**STATED GOAL 1**: In the preferred stock notes below, list every action the Company may choose from after it receives a Series I liquidation demand notice.
**STATED GOAL 2**: Repeat everything in the preferred stock notes below, from "Series I Preferred Stock has" down to "qualified public offering.".

┌─ PASSAGE TO READ

Notes to Unaudited Condensed Consolidated Financial Statements

 

(Dollars in thousands, except per share amounts)

 

Twelve and Twenty-Four Weeks Ended October 15, 2023 and October 9, 2022

 

Note 7 – Redeemable Convertible Preferred Stock (Continued)

 

In addition to matters that the holders of Preferred Stock are entitled by law to vote on separately as a class, without the approval by vote or written consent of not less than 66 2/3 percent of the outstanding shares of each series, voting as a separate class, the Company may not (a) alter or change any of the express powers, rights, preferences, privileges, qualifications, limitations, or restrictions of the Preferred Stock; (b) increase the authorized number of shares of Preferred Stock; and (c) repurchase, redeem, or otherwise reacquire shares of the common stock of the Company.

 

Any consolidation of the Company with, or merger of the Company into, another corporation (other than a merger with a subsidiary of the Company in which the Company is the continuing corporation and that does not result in any reclassification or change other than a change in par value, or as a result of a subdivision or combination) and any sales or conveyance to another corporation of the property of the Company in its entirety or substantially in its entirety are deemed to be a liquidation, dissolution, or winding up of the Company. As a result of such occurrence, the redeemable convertible preferred stock is recorded outside of permanent equity as these securities would become redeemable at the option of its holders. The Company has not adjusted the carrying values of the redeemable convertible preferred stock to the redemption amount of such shares in the current year because they are not currently redeemable or probable of being redeemable until such deemed liquidation events occur.

 

Each share of each series of Preferred Stock will automatically be converted into common stock in the event of the closing of a firm commitment underwriting public offering with a price per share that meets or exceeds the specified amount per the Preferred Stock agreement ranging from $0.50 to $15.00.

 

Series I Preferred Stock

 

Concurrently with the execution of the BCA in June 2023, affiliates of the Sponsor of Banyan Acquisition Corporation entered into a securities purchase agreement with the Company to provide $18,000 of bridge financing in the form of Series I Convertible Preferred Stock. The shares of Series I Convertible Preferred Stock will convert into the Company’s common stock in connection with the consummation of the Business Combination. On June 30, 2023 and August 1, 2023, affiliates of the Sponsor of Banyan Acquisition Company provided an additional $1,886 and $1,380, respectively, of bridge financing in the form of Series I Convertible Preferred Stock.

 

Series I Preferred Stock has redemption options available to holders after a certain passage of time. Redeemable shares are classified as mezzanine equity as they are redeemable based on an event that is not solely in the control of the Company. At any time, following June 22, 2030 (seven years after the earliest original issuance date of a Series I preferred stock), the holders of a majority of the then outstanding shares of our Series I Preferred Stock may deliver a liquidation demand notice to the Company requesting that the Company effect a Series I liquidation event. Within one year after its receipt of such notice, the Company shall, at its discretion, elect one of the following actions: (i) redeem the shares at their fair market value, (ii) effect the sale of all of the equity securities of the Company for cash, or (iii) effect a qualified public offering.

└─
┌─ GIVEN DATA

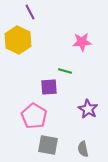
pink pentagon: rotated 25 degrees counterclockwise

└─

**TASK RESULT 1**:
- Redeem the shares at their fair market value
- Effect the sale of all of the equity securities of the Company for cash
- Effect a qualified public offering

**TASK RESULT 2**:
Series I Preferred Stock has redemption options available to holders after a certain passage of time. Redeemable shares are classified as mezzanine equity as they are redeemable based on an event that is not solely in the control of the Company. At any time, following June 22, 2030 (seven years after the earliest original issuance date of a Series I preferred stock), the holders of a majority of the then outstanding shares of our Series I Preferred Stock may deliver a liquidation demand notice to the Company requesting that the Company effect a Series I liquidation event. Within one year after its receipt of such notice, the Company shall, at its discretion, elect one of the following actions: (i) redeem the shares at their fair market value, (ii) effect the sale of all of the equity securities of the Company for cash, or (iii) effect a qualified public offering.